--- WHAT THIS TASK INVOLVES ---
Only lines that contain the word "elbow" belong in the answer; copy them from the records below.
[Opening PROVIDED RECORDS section]
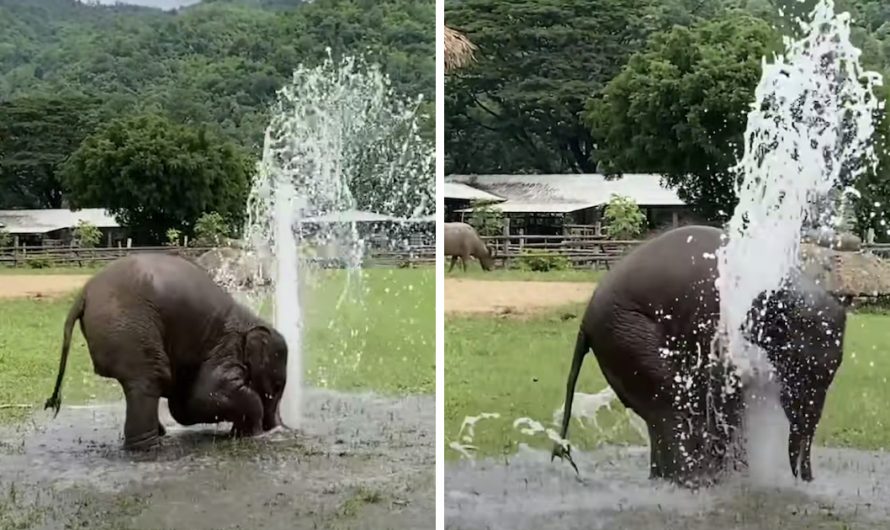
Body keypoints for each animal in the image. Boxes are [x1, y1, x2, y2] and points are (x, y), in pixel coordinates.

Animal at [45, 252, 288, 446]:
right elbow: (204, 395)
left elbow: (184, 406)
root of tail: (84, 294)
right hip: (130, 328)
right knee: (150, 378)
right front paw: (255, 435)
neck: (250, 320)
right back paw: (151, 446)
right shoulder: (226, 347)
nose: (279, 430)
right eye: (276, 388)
[Closing PROVIDED RECORDS section]
[Opening PROVIDED RECORDS section]
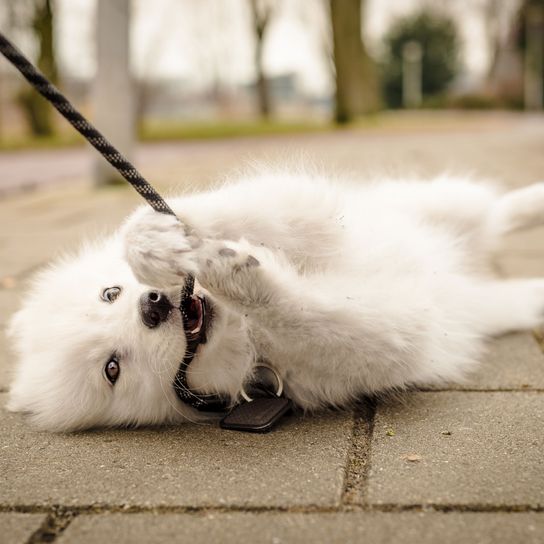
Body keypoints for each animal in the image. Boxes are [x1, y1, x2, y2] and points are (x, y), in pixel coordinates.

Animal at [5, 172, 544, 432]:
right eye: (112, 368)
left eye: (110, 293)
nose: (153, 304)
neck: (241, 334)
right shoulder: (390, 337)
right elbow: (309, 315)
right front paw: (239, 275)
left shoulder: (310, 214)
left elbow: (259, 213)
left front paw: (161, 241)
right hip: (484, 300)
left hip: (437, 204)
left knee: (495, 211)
[Closing PROVIDED RECORDS section]
--- OUTPUT OF THE TASK ---
right elbow: (204, 395)
left elbow: (184, 406)
right elbow: (309, 315)
left elbow: (259, 213)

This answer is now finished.